6. Less Common Family-based Options
Obtaining a Green Card through a family relationship is perhaps the most common method, but generally when the familial relationship ceases (through death or divorce, for example), this often would mean the Green Card application cannot proceed as well; however, in two important scenarios the applications can still be granted.
One of these programs (authorized by the Violence Against Women Act, or VAWA), allows foreign nationals who have been abused by their US citizen or Lawful Permanent Resident (LPR) spouse to petition for themselves. It also allows the parent of a child abused by the spouse to petition as well. It allows abused parents of US citizens or LPRs to petition for themselves. The abused spouses and children of the abusers may also petition for their own children. There are a number of specific requirements for these kinds of Green Cards, including providing evidence of suffering battery/extreme cruelty and—for spouses—filing the petition within two years of the termination of the marriage, if terminated. VAWA has been a lifeline for abused foreign nationals and the immigration benefits it provides luckily do not depend on congressional reauthorization.
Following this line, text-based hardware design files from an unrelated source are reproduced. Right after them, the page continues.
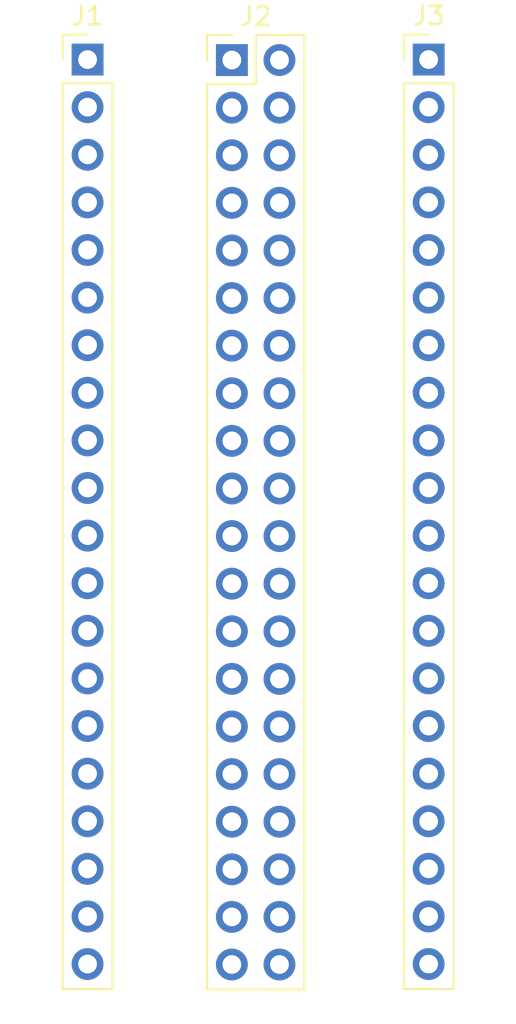
<source format=kicad_pcb>
(kicad_pcb (version 20211014) (generator pcbnew)

  (general
    (thickness 1.6)
  )

  (paper "A4")
  (layers
    (0 "F.Cu" signal)
    (31 "B.Cu" signal)
    (32 "B.Adhes" user "B.Adhesive")
    (33 "F.Adhes" user "F.Adhesive")
    (34 "B.Paste" user)
    (35 "F.Paste" user)
    (36 "B.SilkS" user "B.Silkscreen")
    (37 "F.SilkS" user "F.Silkscreen")
    (38 "B.Mask" user)
    (39 "F.Mask" user)
    (40 "Dwgs.User" user "User.Drawings")
    (41 "Cmts.User" user "User.Comments")
    (42 "Eco1.User" user "User.Eco1")
    (43 "Eco2.User" user "User.Eco2")
    (44 "Edge.Cuts" user)
    (45 "Margin" user)
    (46 "B.CrtYd" user "B.Courtyard")
    (47 "F.CrtYd" user "F.Courtyard")
    (48 "B.Fab" user)
    (49 "F.Fab" user)
    (50 "User.1" user)
    (51 "User.2" user)
    (52 "User.3" user)
    (53 "User.4" user)
    (54 "User.5" user)
    (55 "User.6" user)
    (56 "User.7" user)
    (57 "User.8" user)
    (58 "User.9" user)
  )

  (setup
    (stackup
      (layer "F.SilkS" (type "Top Silk Screen"))
      (layer "F.Paste" (type "Top Solder Paste"))
      (layer "F.Mask" (type "Top Solder Mask") (thickness 0.01))
      (layer "F.Cu" (type "copper") (thickness 0.035))
      (layer "dielectric 1" (type "core") (thickness 1.51) (material "FR4") (epsilon_r 4.5) (loss_tangent 0.02))
      (layer "B.Cu" (type "copper") (thickness 0.035))
      (layer "B.Mask" (type "Bottom Solder Mask") (thickness 0.01))
      (layer "B.Paste" (type "Bottom Solder Paste"))
      (layer "B.SilkS" (type "Bottom Silk Screen"))
      (copper_finish "None")
      (dielectric_constraints no)
    )
    (pad_to_mask_clearance 0)
    (pcbplotparams
      (layerselection 0x00010fc_ffffffff)
      (disableapertmacros false)
      (usegerberextensions false)
      (usegerberattributes true)
      (usegerberadvancedattributes true)
      (creategerberjobfile true)
      (svguseinch false)
      (svgprecision 6)
      (excludeedgelayer true)
      (plotframeref false)
      (viasonmask false)
      (mode 1)
      (useauxorigin false)
      (hpglpennumber 1)
      (hpglpenspeed 20)
      (hpglpendiameter 15.000000)
      (dxfpolygonmode true)
      (dxfimperialunits true)
      (dxfusepcbnewfont true)
      (psnegative false)
      (psa4output false)
      (plotreference true)
      (plotvalue true)
      (plotinvisibletext false)
      (sketchpadsonfab false)
      (subtractmaskfromsilk false)
      (outputformat 1)
      (mirror false)
      (drillshape 1)
      (scaleselection 1)
      (outputdirectory "")
    )
  )

  (net 0 "")
  (net 1 "unconnected-(J1-Pad1)")
  (net 2 "Net-(J1-Pad2)")
  (net 3 "Net-(J1-Pad3)")
  (net 4 "unconnected-(J1-Pad4)")
  (net 5 "Net-(J1-Pad5)")
  (net 6 "unconnected-(J1-Pad6)")
  (net 7 "unconnected-(J1-Pad7)")
  (net 8 "unconnected-(J1-Pad8)")
  (net 9 "Net-(J1-Pad9)")
  (net 10 "Net-(J1-Pad10)")
  (net 11 "Net-(J1-Pad11)")
  (net 12 "Net-(J1-Pad12)")
  (net 13 "Net-(J1-Pad13)")
  (net 14 "Net-(J1-Pad14)")
  (net 15 "Net-(J1-Pad15)")
  (net 16 "unconnected-(J1-Pad16)")
  (net 17 "unconnected-(J1-Pad17)")
  (net 18 "unconnected-(J1-Pad18)")
  (net 19 "unconnected-(J1-Pad19)")
  (net 20 "Net-(J1-Pad20)")
  (net 21 "Net-(J2-Pad1)")
  (net 22 "unconnected-(J2-Pad2)")
  (net 23 "Net-(J2-Pad3)")
  (net 24 "unconnected-(J2-Pad5)")
  (net 25 "unconnected-(J2-Pad7)")
  (net 26 "unconnected-(J2-Pad8)")
  (net 27 "unconnected-(J2-Pad9)")
  (net 28 "unconnected-(J2-Pad11)")
  (net 29 "unconnected-(J2-Pad12)")
  (net 30 "unconnected-(J2-Pad13)")
  (net 31 "unconnected-(J2-Pad14)")
  (net 32 "unconnected-(J2-Pad15)")
  (net 33 "unconnected-(J2-Pad16)")
  (net 34 "unconnected-(J2-Pad17)")
  (net 35 "unconnected-(J2-Pad19)")
  (net 36 "Net-(J2-Pad21)")
  (net 37 "unconnected-(J2-Pad23)")
  (net 38 "Net-(J2-Pad25)")
  (net 39 "Net-(J2-Pad27)")
  (net 40 "unconnected-(J2-Pad29)")
  (net 41 "unconnected-(J2-Pad31)")
  (net 42 "unconnected-(J2-Pad32)")
  (net 43 "unconnected-(J2-Pad33)")
  (net 44 "unconnected-(J2-Pad34)")
  (net 45 "unconnected-(J2-Pad35)")
  (net 46 "unconnected-(J2-Pad36)")
  (net 47 "unconnected-(J2-Pad37)")
  (net 48 "unconnected-(J2-Pad38)")
  (net 49 "unconnected-(J2-Pad39)")
  (net 50 "unconnected-(J3-Pad3)")
  (net 51 "unconnected-(J3-Pad4)")
  (net 52 "unconnected-(J3-Pad5)")
  (net 53 "unconnected-(J3-Pad6)")
  (net 54 "unconnected-(J3-Pad7)")
  (net 55 "unconnected-(J3-Pad8)")
  (net 56 "unconnected-(J3-Pad9)")
  (net 57 "unconnected-(J3-Pad10)")
  (net 58 "unconnected-(J3-Pad12)")
  (net 59 "unconnected-(J3-Pad15)")
  (net 60 "unconnected-(J3-Pad16)")
  (net 61 "unconnected-(J3-Pad17)")
  (net 62 "unconnected-(J3-Pad18)")
  (net 63 "unconnected-(J3-Pad19)")
  (net 64 "unconnected-(J3-Pad20)")

  (footprint "Connector_PinHeader_2.54mm:PinHeader_2x20_P2.54mm_Vertical" (layer "F.Cu") (at 140.2 66.4))

  (footprint "Connector_PinHeader_2.54mm:PinHeader_1x20_P2.54mm_Vertical" (layer "F.Cu") (at 150.7 66.375))

  (footprint "Connector_PinHeader_2.54mm:PinHeader_1x20_P2.54mm_Vertical" (layer "F.Cu") (at 132.5 66.375))

)

</source>
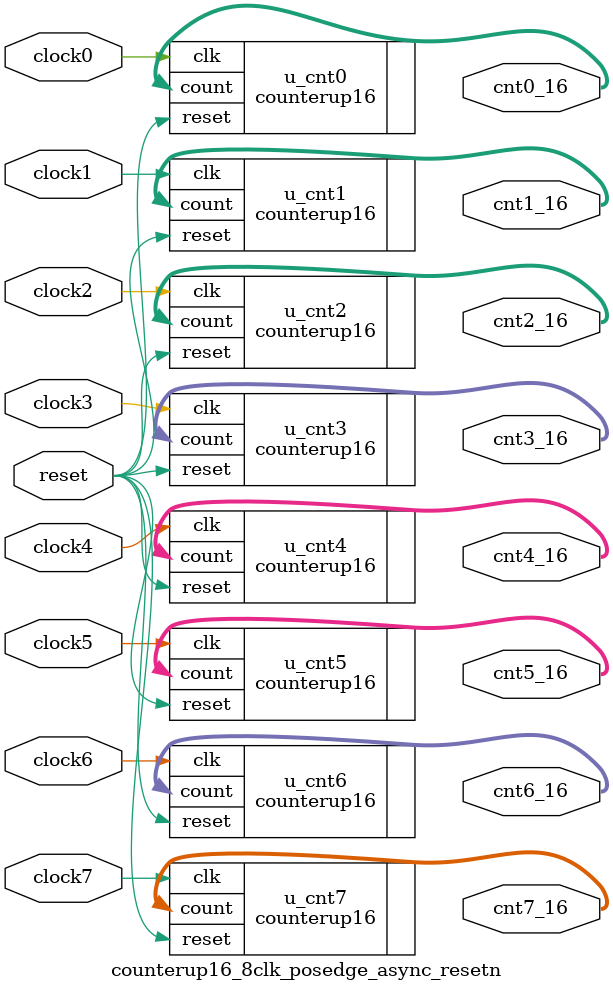
<source format=v>

module counterup16_8clk_posedge_async_resetn (clock0, clock1, clock2, clock3, clock4, clock5, clock6,clock7, reset, cnt0_16, cnt1_16, cnt2_16, cnt3_16, cnt4_16,cnt5_16,cnt6_16,cnt7_16);
	input clock0, clock1, clock2, clock3, clock4, clock5, clock6,clock7;
	input reset;
	output [15:0] cnt0_16;
	output [15:0] cnt1_16;
	output [15:0] cnt2_16;
	output [15:0] cnt3_16;
	output [15:0] cnt4_16;
	output [15:0] cnt5_16;
	output [15:0] cnt6_16;
	output [15:0] cnt7_16;


	counterup16 u_cnt0(.clk(clock0), .reset(reset), .count(cnt0_16));
	counterup16 u_cnt1(.clk(clock1), .reset(reset), .count(cnt1_16));
	counterup16 u_cnt2(.clk(clock2), .reset(reset), .count(cnt2_16));
	counterup16 u_cnt3(.clk(clock3), .reset(reset), .count(cnt3_16));
	counterup16 u_cnt4(.clk(clock4), .reset(reset), .count(cnt4_16));
	counterup16 u_cnt5(.clk(clock5), .reset(reset), .count(cnt5_16));
	counterup16 u_cnt6(.clk(clock6), .reset(reset), .count(cnt6_16));
	counterup16 u_cnt7(.clk(clock7), .reset(reset), .count(cnt7_16));

endmodule 

</source>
Another lifeline was extended to widows and widowers of US citizens. Prior to 2009, when the petitioner of a family-based petition died, the petition and the ability of the beneficiary to obtain the Green Card died with it, unless the widow(er) could prove marriage for a period of two years prior to the US citizen’s death. This caused extreme suffering to those widow(er)s who not only had to grieve the death of a spouse but faced expulsion from the US as well. After much lobbying and advocacy, this rule changed and now these widow(er)s may petition for themselves as long as the petition is filed within two years of the death and they can show that the marriage was bona fide, and that they have not remarried.
USCIS has a helpful list of many of these and several other lesser-known Green Card options on its website. While the paths to permanent residence outlined above may not be for everyone, they illustrate how political, historical, humanitarian, and law enforcement realities have influenced the laws on the books today and confirm that, in this country, each person’s path to permanent residency is unique.